▶ [REQUEST]
List every line in the lines below that contains the word "Which". Case counts.

▶ [DATA IN THIS EXERCISE]
────────────────────

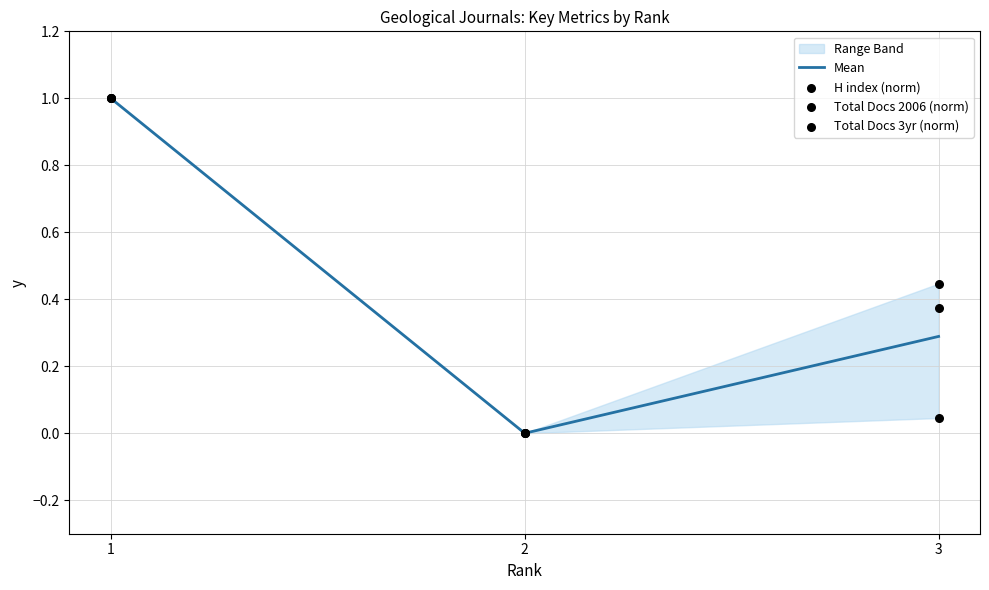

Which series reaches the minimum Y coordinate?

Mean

────────────────────

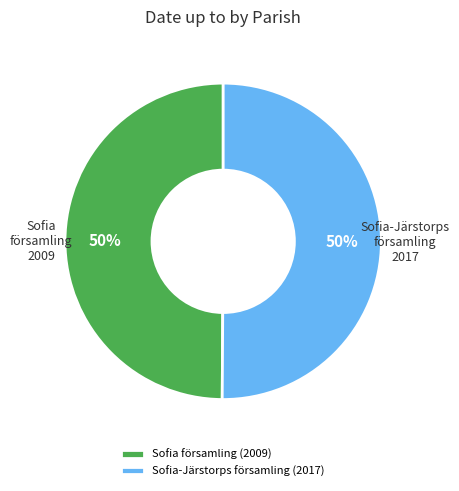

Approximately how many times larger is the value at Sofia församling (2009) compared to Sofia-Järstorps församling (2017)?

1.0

────────────────────

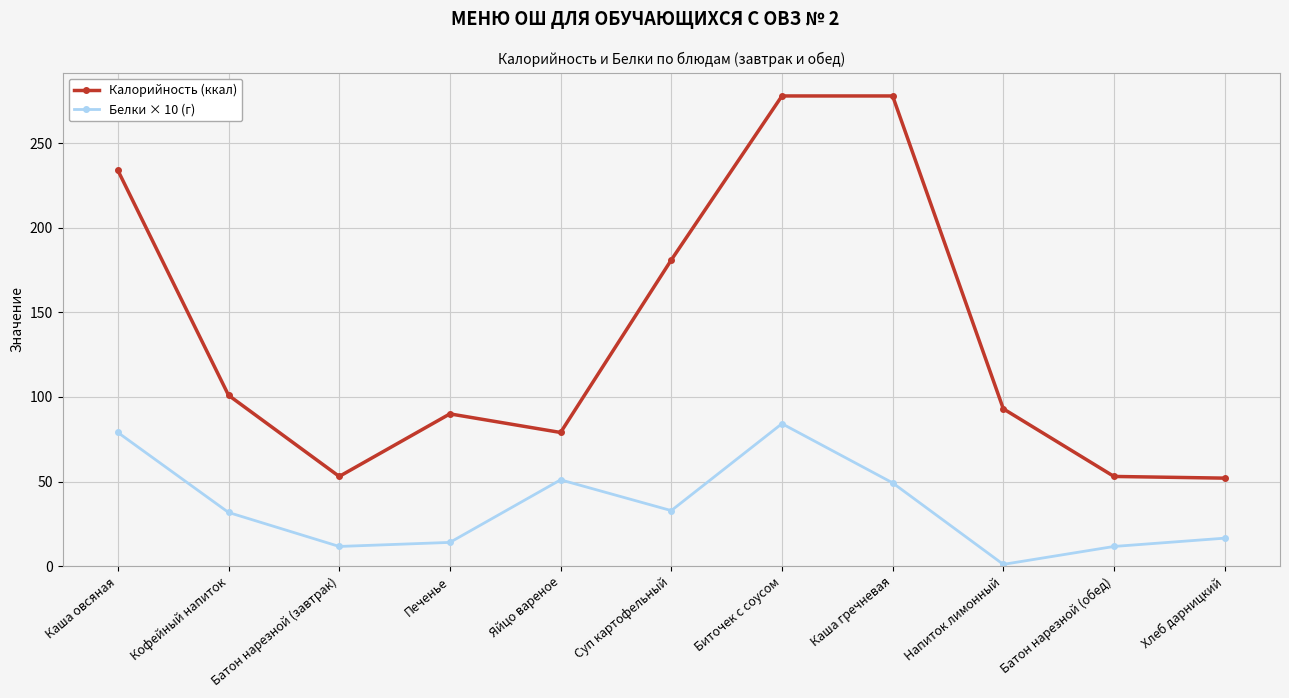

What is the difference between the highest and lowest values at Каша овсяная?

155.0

────────────────────

▶ [ANSWER SECTION]
Which series reaches the minimum Y coordinate?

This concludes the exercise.